A Model-Free Voltage Control Approach to Mitigate Motor Stalling and FIDVR for Smart Grids

Abstract

Electric power networks are large and highly nonlinear dynamical systems that present unique challenges to control design. Though there is a large number of dynamic models for power system stability and control, many models are only useful with right assumptions and wrong for other tasks. Moreover, the dynamic behavior of the grid is increasingly complex under the banner of smart grids. These lead to the difficulty of developing appropriate dynamic modeling, and thus an efficient control strategy. To avoid such modeling challenges, this work presents a novel dynamic voltage control strategy based on a model-free control (MFC) approach, requiring no modeling procedure.

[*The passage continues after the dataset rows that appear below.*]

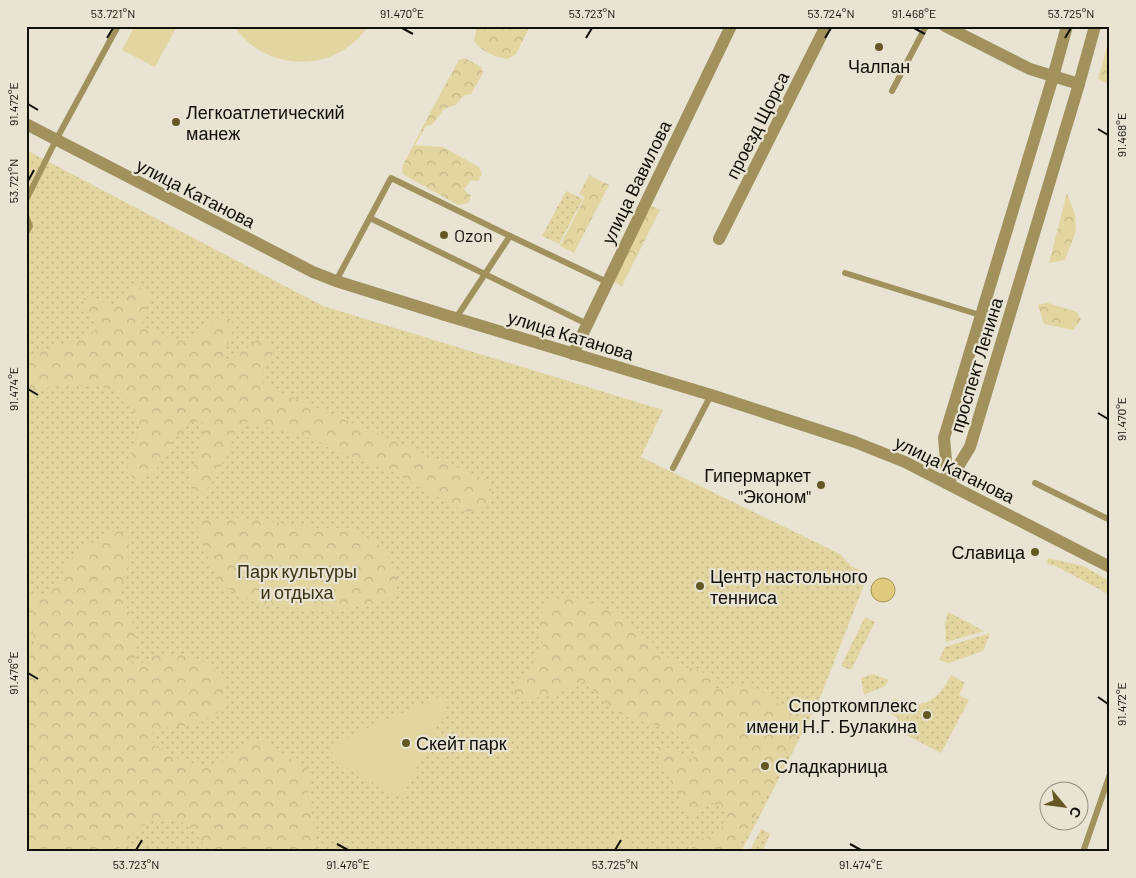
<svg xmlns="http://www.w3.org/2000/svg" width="1136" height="878" font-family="Barlow,sans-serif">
	<defs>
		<pattern id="green-dots" width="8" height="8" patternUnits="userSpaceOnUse" patternTransform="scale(1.25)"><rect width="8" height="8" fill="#e3d5a0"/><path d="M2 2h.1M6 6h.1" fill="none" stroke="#c2b688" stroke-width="1.8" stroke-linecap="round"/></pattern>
		<pattern id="forest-crowns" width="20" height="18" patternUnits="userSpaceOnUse" patternTransform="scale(1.25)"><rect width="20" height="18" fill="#e3d5a0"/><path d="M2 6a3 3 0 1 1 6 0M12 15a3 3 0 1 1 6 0" fill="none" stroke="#c2b688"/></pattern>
	</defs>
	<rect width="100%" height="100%" fill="#e8e3d3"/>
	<g fill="url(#green-dots)">
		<path d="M26,150L323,306L663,410L641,457L840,554L851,566L862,571L867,577L818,703L741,852H26Z"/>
		<path d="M566,191L583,199L559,244L542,236Z"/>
		<path d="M1048,558L1083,566L1110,581V595L1056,566L1047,564Z"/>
		<path d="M948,612L984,631L946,642L945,623Z"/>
		<path d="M865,617L875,622L851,670L841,666Z"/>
		<path d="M990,633L983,651L949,663L939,660L945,647Z"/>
		<path d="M873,674L889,680L885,686L864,695L861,678Z"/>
		<path d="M951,675L965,683L959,695L969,700L941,753L893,728L898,718L887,712L894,698C922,712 938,701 951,675Z"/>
		<path d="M761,829L770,834L762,852H749Z"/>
	</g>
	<g fill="url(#forest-crowns)">
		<path d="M478,26H530L516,54L508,59C496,58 481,51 474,41L476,30Z"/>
		<path d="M1110,36V85L1098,79Z"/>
		<path d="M465,58L481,67L483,73L471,94L465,95L455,105L444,109L432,125L426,126L415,145L443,147L479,167L482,174L478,181L471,180L464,190L471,196L468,203L458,205L411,179L403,174L402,167L439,96L459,60Z"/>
		<path d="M589,175L609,185L574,253L560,246L585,197L579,194Z"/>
		<path d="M1067,193L1075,215L1076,231L1065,260L1049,263Z"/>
		<path d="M650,205L660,210L622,286L612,281Z"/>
		<path d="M136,284L150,296L142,326L175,340L193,337L221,315L229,318L235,326L223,356L230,362L257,340L266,337C283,357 264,359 263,375C262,376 263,383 263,384L305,403L489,481L492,494L486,509L465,512L391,471L331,449L313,439L245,422L237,429L216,477L203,494L193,496L189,477L202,442L203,423L193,421L176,436L155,472L145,478L134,479L126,472L140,427L133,408L128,399L120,392L99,386H54L33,392L26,393V357L43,350L79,340L95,331L98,323L84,308V298L93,296L108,305L117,307Z"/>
		<path d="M1048,303L1077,312L1081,320L1073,330L1044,324L1038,305Z"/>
		<path d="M241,518L316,528H352L383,548L397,573V594L378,603L333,611L267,606L233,592L217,580L198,533L197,523L205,520Z"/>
		<path d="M119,530L128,537L129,548L128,568L121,586V596L131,615L137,646L136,656L127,672L156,655L179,654L211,665L224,683L225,704L219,712L193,725L155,729L150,738L156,747L186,762L210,767L221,762L248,740L259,739L303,765L310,772L308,796L318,848L313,852L291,851V852H213L205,846L193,830L177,819H157L139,827L115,852H26V667L35,646L32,625L26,621V601L53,589L70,560L78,552L108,533Z"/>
		<path d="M574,597C588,601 613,611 625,619C635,626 643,637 655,644L656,653L671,659L687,668H694L706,674L714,681L716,688L725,690L730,686L751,685L769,696L781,706L795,707L807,716L736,852H691L694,839L707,838L720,832L728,810L708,801L693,816L680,809L678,794L654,749L664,746L680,755L692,759L698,754L692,743L664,727L629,718L610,708L598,694L584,682L551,694L532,699L526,700L520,699L514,695L512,689L516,680L527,672L543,647L539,617L552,599Z"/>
		<path d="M611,835H621L633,852H609Z"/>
	</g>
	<g fill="#e3d5a0">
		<path d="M135,26H177L155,67L122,50Z"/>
		<path d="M234,26H368C337,74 265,73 234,26Z"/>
		<path d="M443,695L446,708L401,798L336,762L329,745Z"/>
	</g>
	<circle fill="#e0cb7c" stroke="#a2935a" cx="883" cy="590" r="12"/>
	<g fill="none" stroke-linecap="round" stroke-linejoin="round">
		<g stroke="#a0915d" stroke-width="6">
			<path d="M892,91L926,26"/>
			<path d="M26,200L56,140L118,26"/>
			<path d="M26,216L30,226L26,233"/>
			<path d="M370,218L587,324"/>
			<path d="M845,273L980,315"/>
			<path d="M336,281L391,178L510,236L607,282"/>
			<path d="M456,318L510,236"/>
			<path d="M673,468L711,395"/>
			<path d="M1035,483L1110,520"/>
			<path d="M1083,852L1110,774"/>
		</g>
		<g stroke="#a0915d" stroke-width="12">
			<path d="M945,26L1030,69L1079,84"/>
			<path d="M26,124L313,272L336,281L445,315L711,395L855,442L905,462L1110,567"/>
			<path d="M719,239L826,26"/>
			<path d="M573,354L731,26"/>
			<path d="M948,483L970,447L1079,84L1095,26"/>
			<path d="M948,483L944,438L1053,77L1067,26"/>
		</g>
	</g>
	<path fill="none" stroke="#100f09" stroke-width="2" d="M402,28L413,34M914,28L925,34M107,38L113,28M586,38L592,28M825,38L831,28M1065,38L1071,28M28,104L38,110M1098,129L1108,135M28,181L34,170M28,389L38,395M1098,413L1108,419M28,673L38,679M1098,697L1108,704M337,844L348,850M850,844L861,850M136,850L142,840M615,850L621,840"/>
	<g fill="#655724" stroke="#e8e3d3" stroke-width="2">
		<circle cx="879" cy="47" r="5"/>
		<circle cx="176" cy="122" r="5"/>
		<circle cx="444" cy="235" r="5"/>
		<circle cx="821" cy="485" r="5"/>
		<circle cx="1035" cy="552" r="5"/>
		<circle cx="700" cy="586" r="5"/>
		<circle cx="927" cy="715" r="5"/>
		<circle cx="406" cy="743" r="5"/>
		<circle cx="765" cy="766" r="5"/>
	</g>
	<g text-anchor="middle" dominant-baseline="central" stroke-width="4.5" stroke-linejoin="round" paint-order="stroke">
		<g font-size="18" fill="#100f09" stroke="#e8e3d3" text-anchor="start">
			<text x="879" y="66" text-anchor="middle">Чалпан</text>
			<text x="186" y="112">Легкоатлетический<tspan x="186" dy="21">манеж</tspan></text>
			<text x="454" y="235">Ozon</text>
			<text x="811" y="475" text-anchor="end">Гипермаркет<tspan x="811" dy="21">"Эконом"</tspan></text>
			<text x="1025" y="552" text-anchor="end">Славица</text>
			<text x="710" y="576">Центр настольного<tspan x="710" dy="21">тенниса</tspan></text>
			<text x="917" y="705" text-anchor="end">Спорткомплекс<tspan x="917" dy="21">имени Н.Г. Булакина</tspan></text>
			<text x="416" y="743">Скейт парк</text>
			<text x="775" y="766">Сладкарница</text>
		</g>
		<g font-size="18" fill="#100f09" stroke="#e8e3d3">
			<text transform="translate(757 125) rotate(-63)">проезд Щорса</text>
			<text transform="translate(636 182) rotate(-64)">улица Вавилова</text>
			<text transform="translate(196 193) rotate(27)">улица Катанова</text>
			<text transform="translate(571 335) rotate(17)">улица Катанова</text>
			<text transform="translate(976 365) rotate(-73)">проспект Ленина</text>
			<text transform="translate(955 469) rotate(26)">улица Катанова</text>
		</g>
		<g font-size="18" fill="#3a310e" stroke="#e8e3d3">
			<text x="297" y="571">Парк культуры<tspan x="297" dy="21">и отдыха</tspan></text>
		</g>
	</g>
	<rect width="1136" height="878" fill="none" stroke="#e8e3d3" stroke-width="55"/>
	<g transform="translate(1064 806) rotate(119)"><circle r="24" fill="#e8e3d3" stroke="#928e82"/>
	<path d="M0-4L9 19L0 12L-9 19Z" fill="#655724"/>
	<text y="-8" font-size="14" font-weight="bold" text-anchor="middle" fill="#100f09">С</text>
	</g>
	<rect x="28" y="28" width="1080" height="822" fill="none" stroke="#100f09" stroke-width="2"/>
	<g font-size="12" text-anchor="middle" fill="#100f09">
		<text x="113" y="18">53.721°N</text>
		<text x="402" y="18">91.470°E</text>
		<text x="592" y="18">53.723°N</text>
		<text x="831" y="18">53.724°N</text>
		<text x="914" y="18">91.468°E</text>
		<text x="1071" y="18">53.725°N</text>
		<text transform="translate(14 104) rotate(-90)" y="4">91.472°E</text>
		<text transform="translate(1122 135) rotate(-90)" y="4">91.468°E</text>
		<text transform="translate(14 181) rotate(-90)" y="4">53.721°N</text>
		<text transform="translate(14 389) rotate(-90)" y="4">91.474°E</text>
		<text transform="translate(1122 419) rotate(-90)" y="4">91.470°E</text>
		<text transform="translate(14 673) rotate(-90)" y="4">91.476°E</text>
		<text transform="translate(1122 704) rotate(-90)" y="4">91.472°E</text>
		<text x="136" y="869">53.723°N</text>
		<text x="348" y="869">91.476°E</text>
		<text x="615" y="869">53.725°N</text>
		<text x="861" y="869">91.474°E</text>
	</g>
</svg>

In particular, it focuses on fault-induced delayed voltage recovery (FIDVR) events, which require complex and accurate dynamic load models to replicate such events. This work utilizes MFC as an online controller to achieve the desired voltage stability under the FIDVR event. The proposed MFC strategy allows simple implementation and low computational cost for efficient mitigation of FIDVR. For benchmarking, a reasonably accurate dynamic performance model is explored. Simulation results with the IEEE 57 bus test network demonstrate the enhanced dynamic voltage profile for load buses having induction motors with the support of reactive power resources.